**Brief:**
Return the lines of the data below in which the string "with" occurs.

[Records excerpted from a collection]
•••••

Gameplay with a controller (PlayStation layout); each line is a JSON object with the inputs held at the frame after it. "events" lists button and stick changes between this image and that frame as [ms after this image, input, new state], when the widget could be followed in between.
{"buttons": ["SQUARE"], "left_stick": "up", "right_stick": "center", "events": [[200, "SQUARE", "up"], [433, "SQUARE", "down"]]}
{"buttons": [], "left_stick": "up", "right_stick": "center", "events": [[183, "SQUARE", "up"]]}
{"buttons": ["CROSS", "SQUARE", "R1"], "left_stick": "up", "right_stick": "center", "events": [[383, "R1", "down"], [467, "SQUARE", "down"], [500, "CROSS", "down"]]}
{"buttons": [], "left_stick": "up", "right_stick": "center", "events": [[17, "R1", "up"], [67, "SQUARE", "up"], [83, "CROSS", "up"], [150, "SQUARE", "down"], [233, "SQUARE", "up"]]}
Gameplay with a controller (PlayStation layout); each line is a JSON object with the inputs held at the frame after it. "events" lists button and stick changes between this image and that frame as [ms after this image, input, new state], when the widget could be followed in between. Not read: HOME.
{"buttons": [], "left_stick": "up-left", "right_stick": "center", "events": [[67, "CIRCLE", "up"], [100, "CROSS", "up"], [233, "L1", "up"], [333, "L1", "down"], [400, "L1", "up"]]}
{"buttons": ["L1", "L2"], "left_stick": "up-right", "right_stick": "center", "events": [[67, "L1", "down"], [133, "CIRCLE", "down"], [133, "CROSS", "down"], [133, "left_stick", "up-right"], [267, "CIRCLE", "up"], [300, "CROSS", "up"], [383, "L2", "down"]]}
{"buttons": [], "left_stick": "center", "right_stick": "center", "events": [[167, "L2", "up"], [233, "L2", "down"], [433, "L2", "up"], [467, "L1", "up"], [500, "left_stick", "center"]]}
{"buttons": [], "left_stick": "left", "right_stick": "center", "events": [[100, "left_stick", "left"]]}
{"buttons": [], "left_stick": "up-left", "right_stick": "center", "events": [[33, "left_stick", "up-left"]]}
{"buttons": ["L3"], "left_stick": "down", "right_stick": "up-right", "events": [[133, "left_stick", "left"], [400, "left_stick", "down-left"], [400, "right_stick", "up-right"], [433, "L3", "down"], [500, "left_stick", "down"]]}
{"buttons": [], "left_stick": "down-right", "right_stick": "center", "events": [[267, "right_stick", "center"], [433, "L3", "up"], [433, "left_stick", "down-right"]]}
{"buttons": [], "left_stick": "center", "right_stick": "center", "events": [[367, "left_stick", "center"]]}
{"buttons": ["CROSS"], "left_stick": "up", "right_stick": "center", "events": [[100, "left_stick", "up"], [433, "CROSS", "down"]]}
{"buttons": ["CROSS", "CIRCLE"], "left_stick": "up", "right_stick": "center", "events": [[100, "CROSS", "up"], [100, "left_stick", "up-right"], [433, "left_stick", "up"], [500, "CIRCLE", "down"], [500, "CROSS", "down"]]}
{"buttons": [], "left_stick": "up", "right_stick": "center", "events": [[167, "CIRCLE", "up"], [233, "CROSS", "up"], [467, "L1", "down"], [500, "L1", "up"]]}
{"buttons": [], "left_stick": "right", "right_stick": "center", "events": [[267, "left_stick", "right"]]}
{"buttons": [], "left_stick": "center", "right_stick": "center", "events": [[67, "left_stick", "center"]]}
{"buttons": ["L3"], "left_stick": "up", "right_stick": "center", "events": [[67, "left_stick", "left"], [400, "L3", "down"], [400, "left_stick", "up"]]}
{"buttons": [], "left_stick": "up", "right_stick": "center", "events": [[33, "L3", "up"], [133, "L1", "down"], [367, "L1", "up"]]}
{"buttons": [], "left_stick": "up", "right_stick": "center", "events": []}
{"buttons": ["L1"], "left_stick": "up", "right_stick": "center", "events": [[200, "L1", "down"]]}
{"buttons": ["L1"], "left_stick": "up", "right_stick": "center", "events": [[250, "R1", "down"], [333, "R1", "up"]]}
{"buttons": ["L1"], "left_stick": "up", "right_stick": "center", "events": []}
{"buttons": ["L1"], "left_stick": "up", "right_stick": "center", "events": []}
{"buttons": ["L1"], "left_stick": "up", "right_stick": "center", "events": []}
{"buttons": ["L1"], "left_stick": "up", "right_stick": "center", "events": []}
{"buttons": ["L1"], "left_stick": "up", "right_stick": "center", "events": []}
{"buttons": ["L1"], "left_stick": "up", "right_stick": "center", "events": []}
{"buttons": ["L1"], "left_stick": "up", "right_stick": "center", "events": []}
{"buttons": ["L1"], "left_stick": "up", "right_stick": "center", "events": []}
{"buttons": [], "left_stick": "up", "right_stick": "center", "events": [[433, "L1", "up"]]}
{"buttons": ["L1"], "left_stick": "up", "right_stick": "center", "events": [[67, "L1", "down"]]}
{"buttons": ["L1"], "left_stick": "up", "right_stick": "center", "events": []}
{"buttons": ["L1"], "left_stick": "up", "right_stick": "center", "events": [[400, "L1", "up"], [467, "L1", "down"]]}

•••••

**Task solution:**
Gameplay with a controller (PlayStation layout); each line is a JSON object with the inputs held at the frame after it. "events" lists button and stick changes between this image and that frame as [ms after this image, input, new state], when the widget could be followed in between.
Gameplay with a controller (PlayStation layout); each line is a JSON object with the inputs held at the frame after it. "events" lists button and stick changes between this image and that frame as [ms after this image, input, new state], when the widget could be followed in between. Not read: HOME.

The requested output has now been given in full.